On the windows end, disable adapter, enable adapter, if it times out, click on the "Repair" button of the NIC object.  Windows should get the correct address.  You should end up with what you want in the end.  Then you can backtrack and undo the host assignments, ...etc. and see if Windows brain has been fixed.  Then you can figure out why it got screwed up in the first place.

In your traces, look at what MACs are flying back and forth as well as the actual dhcp options of course.  There might be a bridge or something in the middle doing something funky.  Or there could be another dhcp server showing up in your traces!

EDIT:  I think the -e tcpdump option includes the MAC stuff.

----------

## ohaleck

I finally managed to fix the problem.
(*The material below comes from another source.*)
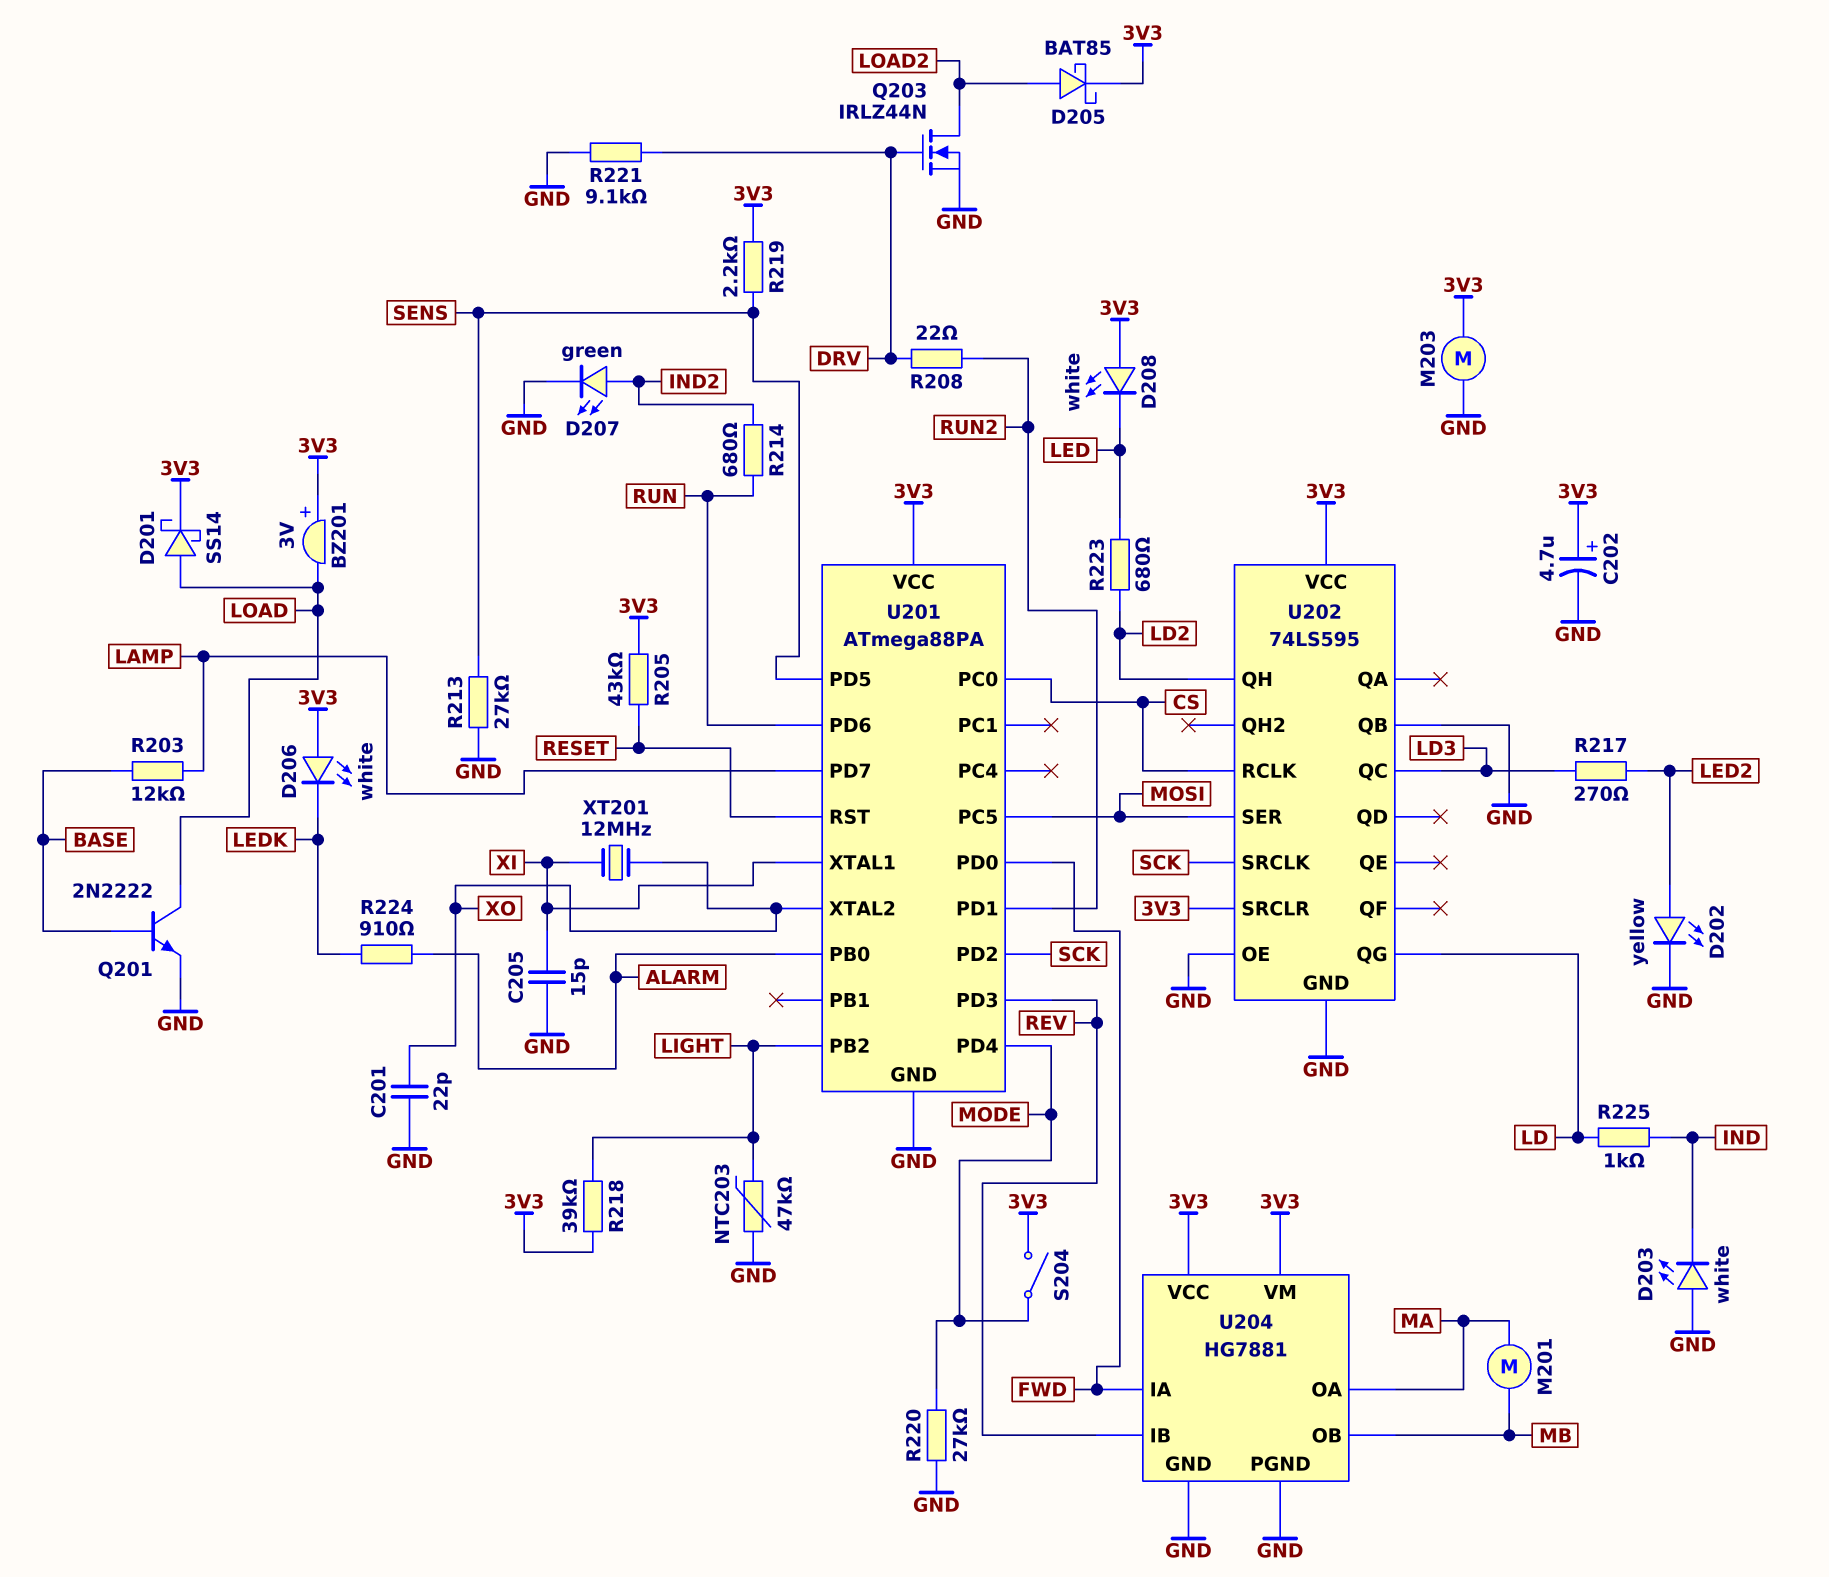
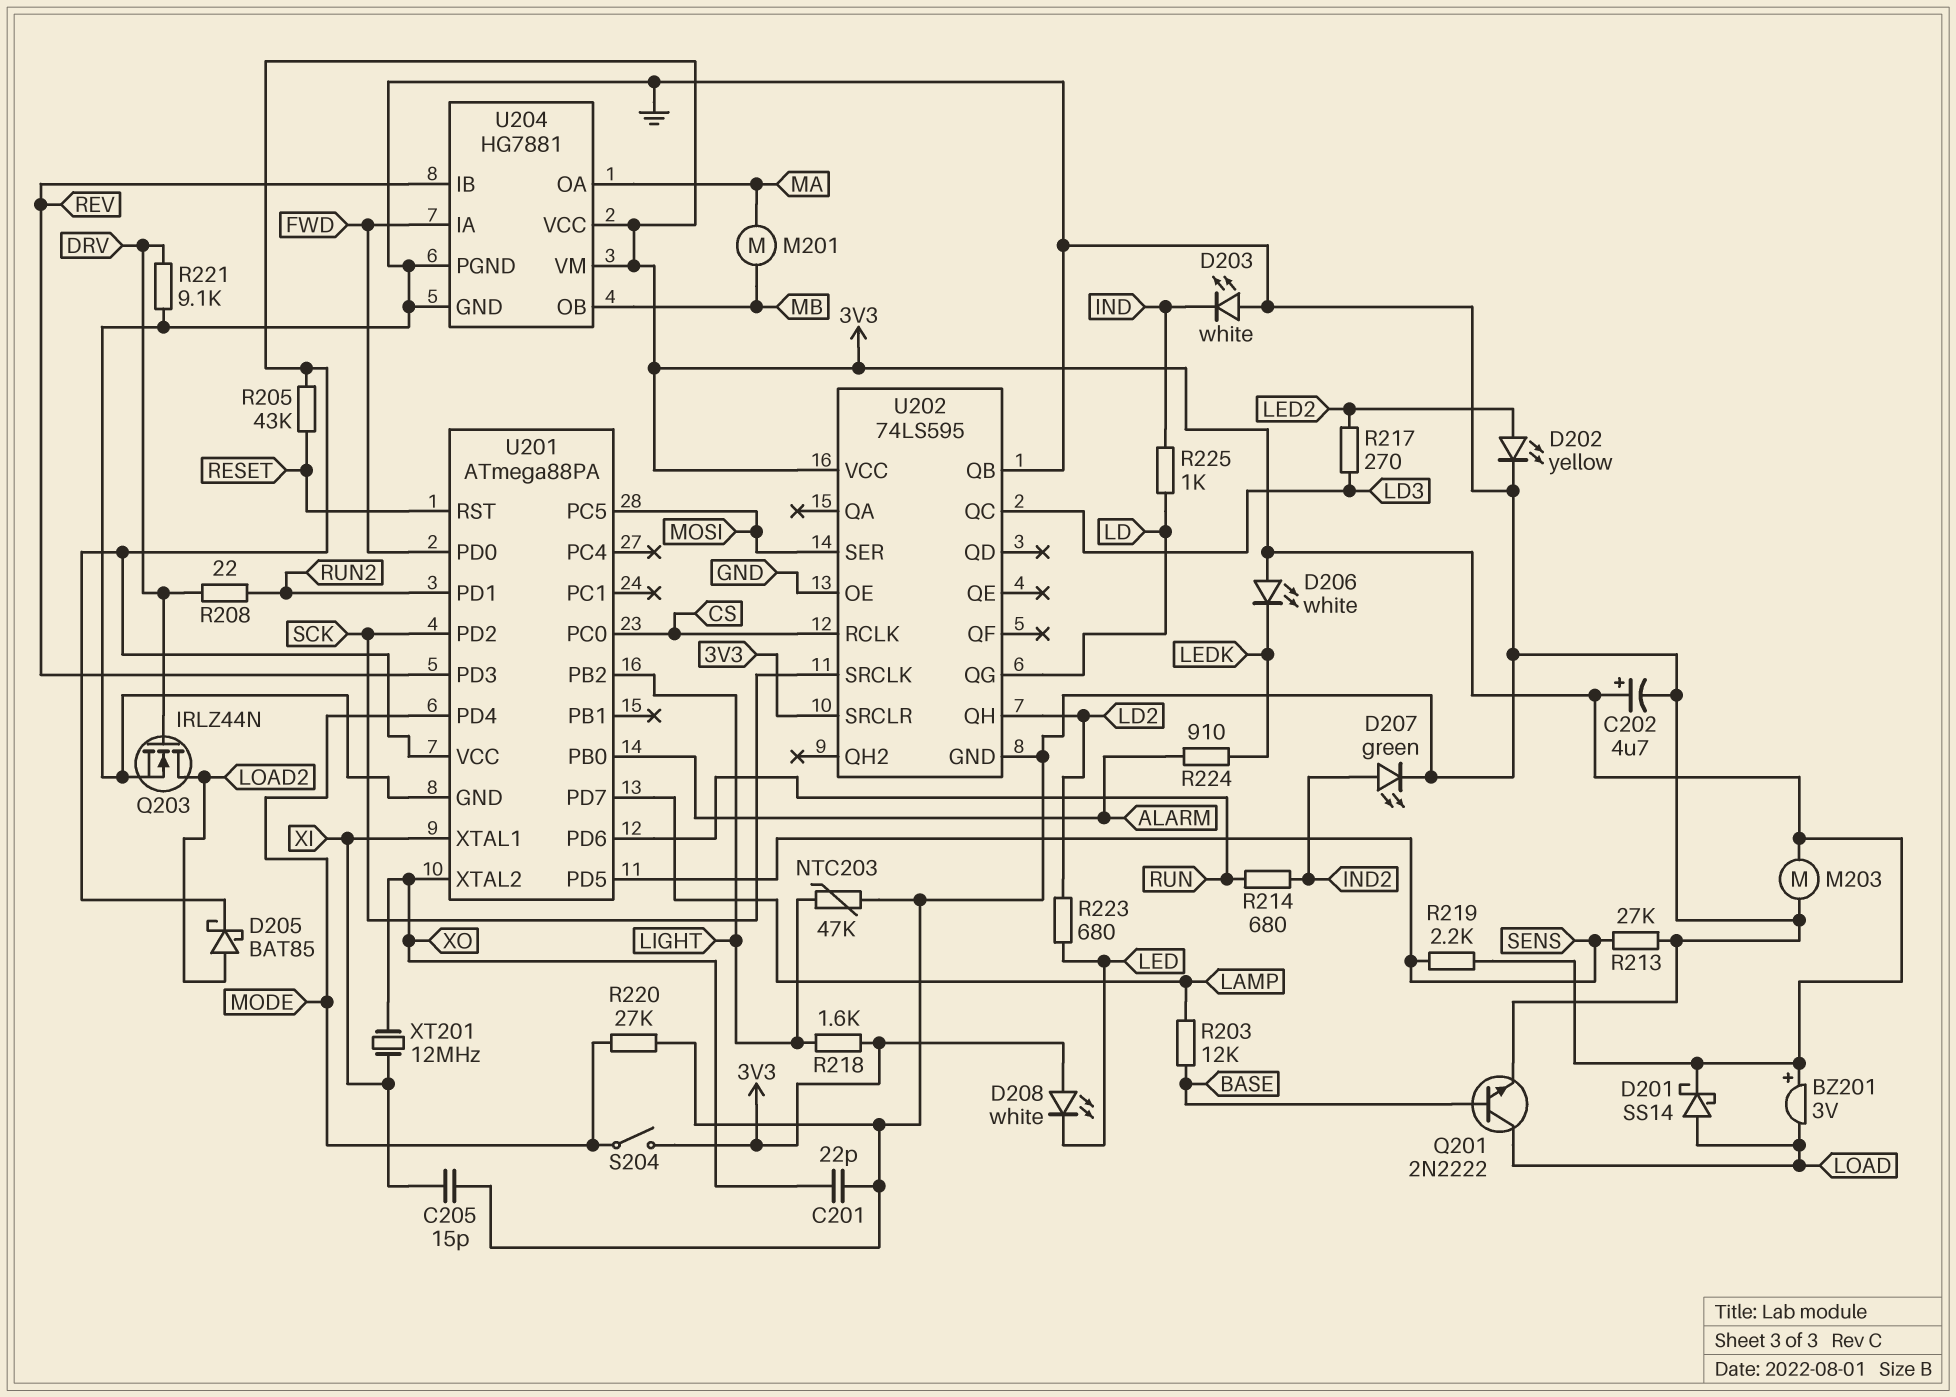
R218: 39k (3V3, LIGHT) -> 1.6k (3V3, LIGHT)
It was the rogue DHCP on the network. I shut down my server's network interface and figured out I can still connect to its IP address. The ports for DHCP server and HTTP were open. I entered the address into my browser and found out it was a Planet SOHO router. 

I located it by disconnecting segments of my networks (there are several buildings connected) and finally got to a guy who was using the router as a desktop switch!!! Indeed the router has a 4-port Ethernet switch built in. The "hacker" didn't even know the router has an IP set up and the DHCP server running. He hasn't even set the login password. 

Some computers on my network received their addresses from the router which is why their DHCP clients did not report an error even if my server replied with an DHCPNAK. They just had already got their addresses from a different box.

I'm glad I finally got it working. Thanks for all your help. I learned a lot about the operation of DHCP  :Smile:  However it scares me how easy it is to bring the network down. It probably wouln't be so easy for me if someone really meant to do so  :Shocked: 

----------

## blake121666

You should be filtering at your border.  How could someone outside your local subnet become part of your local subnet so easily?

I had this problem in my apartment because I was bridging a wireless segment into my local subnet and had no encryption on the wireless.  Entry into my network was as simple as turning on a wireless NIC anywhere within range (which is surprisingly far)  :Shocked: .

I didn't particularly care about the security but the guy who was connecting to my net was eating up bandwidth and showing up in my logs all over the place lol.  He must have had a bunch of spyware/virus-like-things on his box because his machine kept sending http requests to non-existant webpages (like http://supportcenter.verzon.net/sbconfigservlet/sbconfigservlet ... etc) and I kept seeing alot of these as well as a bunch of icmp dest unreachables and the like.  I ended up setting up a MAC filter on him just to quickly get him out of my logs and setting up WEP for a modicum of security.

----------

## ohaleck

I do filter traffic in- and outbound traffic, but the guy who caused the problem is on my network! I cannot provide more than one cable for an apartment so if someone wants to connect two computers they must use a desktop switch so he used a switch built into an router LOL.

I've never detected anyone connecting to my wireless links, use wireless bridges between with simple MAC filtering between my networks and it seems to be enough for now. 

BTW: what AP's do you use? I tried WEP on my low-end Planet boxes with the newest firmware and they died after <24 hours...

----------

## blake121666

 *ohaleck wrote:*   

> BTW: what AP's do you use? I tried WEP on my low-end Planet boxes with the newest firmware and they died after <24 hours...

 

I'm using a microsoft MN-500 AP (the cheapest one).  It kinda stinks if you use their software (it's always automatically setting itself up wrong if you even *try* to use its software).  But if you just use the basic web frontend it gets by.  It cost me $35 at Best Buy so I can't complain.  Actually it does better than my D-Link WAP since it at least works at the ranges I use it.  It spits out some netbios crap at intervals and my windows clients probably do something with that.  It's also sending out SRB hellos each second ... this appears to have only started after I setup my XP clients' as bridges between the TAP interface and the wireless for colinux.  Even though there is only one route between any 2 nodes it still does these SRB broadcasts.  I'd like to be able to hardcode exactly how I want the bridging setup but there's no way to do that.  I can't complain though, it's doing 128-bit WEP between clients and I have mixed-speed clients (56g and 11b) and it handles that well.  It even has a 5-port ethernet switch built into it - I uplink it to my 24-port switch but I'm thinking of redesigning things so that I'll use it's 5-port hub for the WAN side so that I can multihome an old box I have laying around to sniff on the WAN side and act as my main firewall.  There have been funky things done on that side and the linksys I'm currently using isn't the greatest for sniffing and troubleshooting.  The MN-500 has the standard firewalling capabilities like the linksys but it has a hard time when *all* boxes use it as the default router.  I have at most 4 wireless machines up at the same time and most of the time 1 or 2.

----------